# PROBLEM REQUIREMENTS
Retype the lines from the one containing "text Milliyetçilik; Mustafa" through the one containing "650, 1070, 950]", both included, exactly as they appear.

## BEGIN DATASET

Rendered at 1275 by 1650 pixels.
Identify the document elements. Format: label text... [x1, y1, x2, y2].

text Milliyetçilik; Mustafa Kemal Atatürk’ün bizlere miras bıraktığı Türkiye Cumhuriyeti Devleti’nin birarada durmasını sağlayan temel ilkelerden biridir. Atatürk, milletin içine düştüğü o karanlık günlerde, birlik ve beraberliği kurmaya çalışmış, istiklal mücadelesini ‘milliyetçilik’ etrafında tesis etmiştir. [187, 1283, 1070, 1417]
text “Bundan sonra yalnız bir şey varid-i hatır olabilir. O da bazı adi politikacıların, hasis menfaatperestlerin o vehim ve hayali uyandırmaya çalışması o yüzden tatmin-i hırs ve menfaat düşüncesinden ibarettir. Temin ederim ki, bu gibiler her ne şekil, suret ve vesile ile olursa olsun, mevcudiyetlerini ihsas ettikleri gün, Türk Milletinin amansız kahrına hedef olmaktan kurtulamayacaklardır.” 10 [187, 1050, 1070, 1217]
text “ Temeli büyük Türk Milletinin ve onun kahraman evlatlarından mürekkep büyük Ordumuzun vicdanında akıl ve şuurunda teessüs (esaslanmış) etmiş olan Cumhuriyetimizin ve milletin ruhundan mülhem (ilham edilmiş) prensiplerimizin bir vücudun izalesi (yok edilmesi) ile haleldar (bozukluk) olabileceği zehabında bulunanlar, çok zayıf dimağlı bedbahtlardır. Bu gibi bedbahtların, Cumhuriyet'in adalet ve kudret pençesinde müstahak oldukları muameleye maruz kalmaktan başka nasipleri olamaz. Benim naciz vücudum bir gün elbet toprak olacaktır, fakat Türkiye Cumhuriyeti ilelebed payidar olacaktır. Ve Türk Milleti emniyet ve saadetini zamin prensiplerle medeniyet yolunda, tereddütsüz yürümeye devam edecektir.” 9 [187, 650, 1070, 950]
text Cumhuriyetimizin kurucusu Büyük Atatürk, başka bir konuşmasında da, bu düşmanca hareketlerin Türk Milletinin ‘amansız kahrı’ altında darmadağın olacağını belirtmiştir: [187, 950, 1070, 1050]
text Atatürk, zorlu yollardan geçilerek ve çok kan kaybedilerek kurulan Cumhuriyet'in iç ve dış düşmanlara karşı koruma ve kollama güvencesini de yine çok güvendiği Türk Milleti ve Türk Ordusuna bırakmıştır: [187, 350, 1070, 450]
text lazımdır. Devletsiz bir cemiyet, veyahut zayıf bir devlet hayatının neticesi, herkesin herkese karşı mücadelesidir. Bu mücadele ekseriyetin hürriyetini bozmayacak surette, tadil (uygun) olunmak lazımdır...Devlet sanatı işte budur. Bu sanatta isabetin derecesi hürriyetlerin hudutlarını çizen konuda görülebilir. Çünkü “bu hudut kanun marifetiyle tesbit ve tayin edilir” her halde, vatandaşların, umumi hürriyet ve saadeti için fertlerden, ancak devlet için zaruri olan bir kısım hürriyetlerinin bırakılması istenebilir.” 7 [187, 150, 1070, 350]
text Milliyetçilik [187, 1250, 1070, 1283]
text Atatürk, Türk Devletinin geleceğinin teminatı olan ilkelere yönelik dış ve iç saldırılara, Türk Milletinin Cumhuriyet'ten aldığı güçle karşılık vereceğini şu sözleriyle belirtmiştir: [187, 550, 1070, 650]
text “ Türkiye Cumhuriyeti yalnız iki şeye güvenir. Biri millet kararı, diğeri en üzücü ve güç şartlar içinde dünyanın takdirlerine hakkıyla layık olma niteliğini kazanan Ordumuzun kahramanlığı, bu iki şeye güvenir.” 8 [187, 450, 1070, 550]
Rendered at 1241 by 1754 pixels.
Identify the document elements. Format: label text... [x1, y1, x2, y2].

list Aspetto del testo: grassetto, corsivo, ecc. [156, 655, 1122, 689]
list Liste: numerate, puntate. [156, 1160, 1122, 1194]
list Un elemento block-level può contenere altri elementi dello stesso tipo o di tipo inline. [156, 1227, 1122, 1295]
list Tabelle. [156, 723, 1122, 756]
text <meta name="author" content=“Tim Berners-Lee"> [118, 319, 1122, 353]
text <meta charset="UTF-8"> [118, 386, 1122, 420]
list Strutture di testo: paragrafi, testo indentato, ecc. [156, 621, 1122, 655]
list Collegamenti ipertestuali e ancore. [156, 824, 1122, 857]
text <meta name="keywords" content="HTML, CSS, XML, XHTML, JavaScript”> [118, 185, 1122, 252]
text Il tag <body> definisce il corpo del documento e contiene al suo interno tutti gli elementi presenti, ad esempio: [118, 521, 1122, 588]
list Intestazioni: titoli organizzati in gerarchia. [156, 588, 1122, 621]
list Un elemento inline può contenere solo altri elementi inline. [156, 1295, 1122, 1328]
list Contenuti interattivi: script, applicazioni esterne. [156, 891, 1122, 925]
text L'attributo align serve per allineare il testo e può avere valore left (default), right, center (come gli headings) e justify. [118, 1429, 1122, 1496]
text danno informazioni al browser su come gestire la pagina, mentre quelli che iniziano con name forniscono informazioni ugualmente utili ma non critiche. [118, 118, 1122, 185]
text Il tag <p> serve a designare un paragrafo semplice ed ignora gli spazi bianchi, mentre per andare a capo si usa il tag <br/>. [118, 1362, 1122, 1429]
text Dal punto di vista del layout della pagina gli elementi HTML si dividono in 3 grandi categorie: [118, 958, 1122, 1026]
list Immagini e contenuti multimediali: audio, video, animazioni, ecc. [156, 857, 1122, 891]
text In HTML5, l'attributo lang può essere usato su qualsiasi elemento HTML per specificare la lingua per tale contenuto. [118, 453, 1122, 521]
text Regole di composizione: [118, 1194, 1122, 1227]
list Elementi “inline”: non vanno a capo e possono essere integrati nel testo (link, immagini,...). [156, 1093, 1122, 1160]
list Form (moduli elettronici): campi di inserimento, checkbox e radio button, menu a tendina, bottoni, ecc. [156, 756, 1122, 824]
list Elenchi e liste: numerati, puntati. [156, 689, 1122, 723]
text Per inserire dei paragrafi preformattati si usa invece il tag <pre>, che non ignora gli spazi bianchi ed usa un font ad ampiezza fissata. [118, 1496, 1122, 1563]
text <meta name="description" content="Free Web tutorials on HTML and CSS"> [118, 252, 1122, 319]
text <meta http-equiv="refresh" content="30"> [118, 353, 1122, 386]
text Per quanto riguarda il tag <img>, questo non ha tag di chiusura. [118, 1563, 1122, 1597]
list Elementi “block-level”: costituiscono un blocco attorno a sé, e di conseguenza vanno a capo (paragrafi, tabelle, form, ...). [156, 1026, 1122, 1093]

## END DATASET

# TASK ANSWER
text Milliyetçilik; Mustafa Kemal Atatürk’ün bizlere miras bıraktığı Türkiye Cumhuriyeti Devleti’nin birarada durmasını sağlayan temel ilkelerden biridir. Atatürk, milletin içine düştüğü o karanlık günlerde, birlik ve beraberliği kurmaya çalışmış, istiklal mücadelesini ‘milliyetçilik’ etrafında tesis etmiştir. [187, 1283, 1070, 1417]
text “Bundan sonra yalnız bir şey varid-i hatır olabilir. O da bazı adi politikacıların, hasis menfaatperestlerin o vehim ve hayali uyandırmaya çalışması o yüzden tatmin-i hırs ve menfaat düşüncesinden ibarettir. Temin ederim ki, bu gibiler her ne şekil, suret ve vesile ile olursa olsun, mevcudiyetlerini ihsas ettikleri gün, Türk Milletinin amansız kahrına hedef olmaktan kurtulamayacaklardır.” 10 [187, 1050, 1070, 1217]
text “ Temeli büyük Türk Milletinin ve onun kahraman evlatlarından mürekkep büyük Ordumuzun vicdanında akıl ve şuurunda teessüs (esaslanmış) etmiş olan Cumhuriyetimizin ve milletin ruhundan mülhem (ilham edilmiş) prensiplerimizin bir vücudun izalesi (yok edilmesi) ile haleldar (bozukluk) olabileceği zehabında bulunanlar, çok zayıf dimağlı bedbahtlardır. Bu gibi bedbahtların, Cumhuriyet'in adalet ve kudret pençesinde müstahak oldukları muameleye maruz kalmaktan başka nasipleri olamaz. Benim naciz vücudum bir gün elbet toprak olacaktır, fakat Türkiye Cumhuriyeti ilelebed payidar olacaktır. Ve Türk Milleti emniyet ve saadetini zamin prensiplerle medeniyet yolunda, tereddütsüz yürümeye devam edecektir.” 9 [187, 650, 1070, 950]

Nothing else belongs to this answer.